Delphi Corp., the country’s leading manufacturer of mobile electronics, transportation components and systems technology, reported a $36 million loss in 2004 and warned that it stands to lose $200 million this year. Rodney O’Neal, the company’s president and chief operating officer, says Delphi is profitable in every other corner of the world. North America clearly is losing ground to Asian and European competitors. GM remains the company’s biggest client, but since 1999 it has closed, sold or consolidated 70 unprofitable plants with a global work force reduction of about 9,700 employees in the last year and a half. An additional 8,500 jobs are expected to be cut this year.
Roy Levy Williams, executive director of the Detroit bureau of Jesse Jackson’s Rainbow/PUSH Coalition, acknowledges that the horizon is bleak, but stresses that the focus must be on the next five years.
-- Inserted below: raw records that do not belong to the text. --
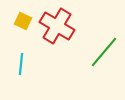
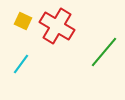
cyan line: rotated 30 degrees clockwise
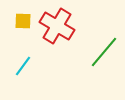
yellow square: rotated 24 degrees counterclockwise
cyan line: moved 2 px right, 2 px down
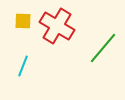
green line: moved 1 px left, 4 px up
cyan line: rotated 15 degrees counterclockwise
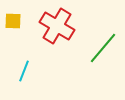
yellow square: moved 10 px left
cyan line: moved 1 px right, 5 px down
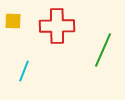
red cross: rotated 32 degrees counterclockwise
green line: moved 2 px down; rotated 16 degrees counterclockwise
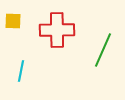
red cross: moved 4 px down
cyan line: moved 3 px left; rotated 10 degrees counterclockwise
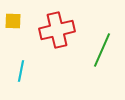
red cross: rotated 12 degrees counterclockwise
green line: moved 1 px left
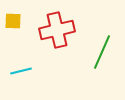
green line: moved 2 px down
cyan line: rotated 65 degrees clockwise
Faced with so much competition abroad, including South Africa, where the automotive industry is booming, and layoffs at home, “the industry needs to ask where will the jobs go? How much equity can suppliers expect?” he says.
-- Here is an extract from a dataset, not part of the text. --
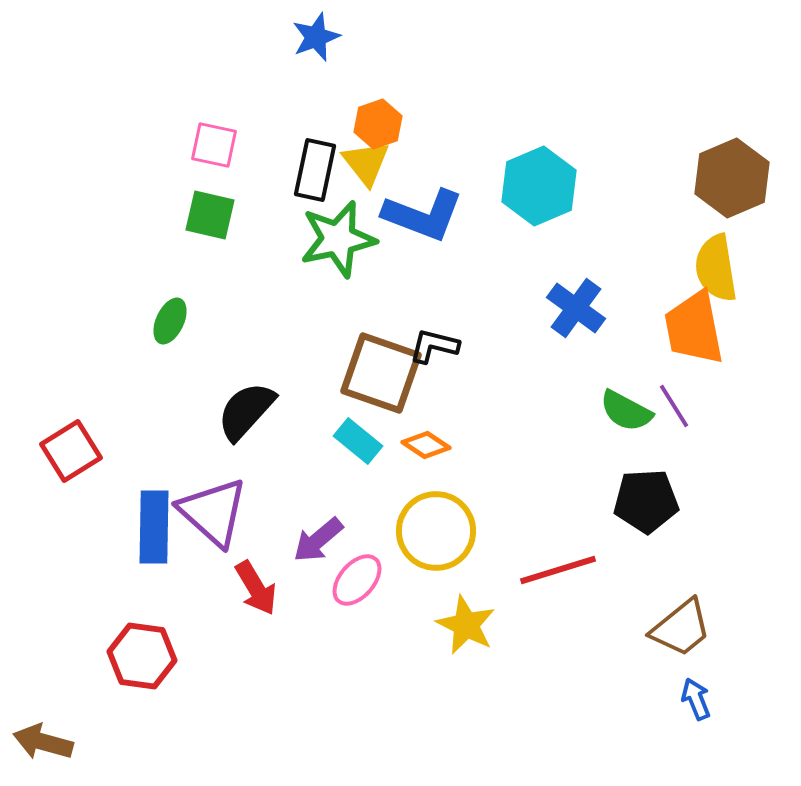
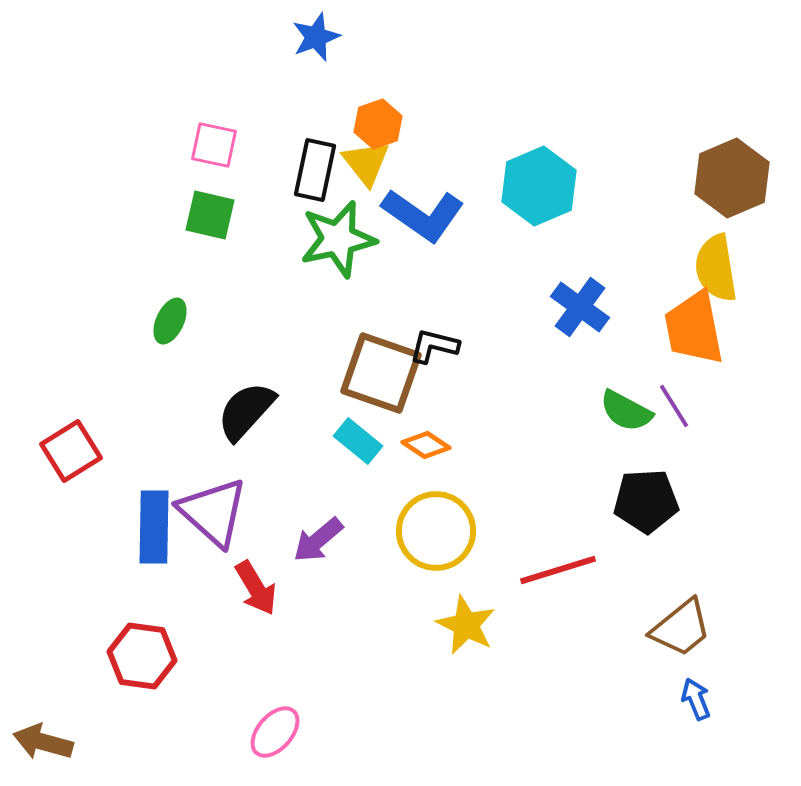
blue L-shape: rotated 14 degrees clockwise
blue cross: moved 4 px right, 1 px up
pink ellipse: moved 82 px left, 152 px down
In September, the coalition’s annual Rainbow/PUSH Automotive Project in Detroit brought the industry together to assess its latest round of challenges. “We want to know how bad these experts think it is and we want to make sure there is minority participation and strategize on how it can be accomplished under these conditions,” Williams said in the run-up to the gathering. The real challenge for the industry is “to stay competitive while forcing the costs down,” he says.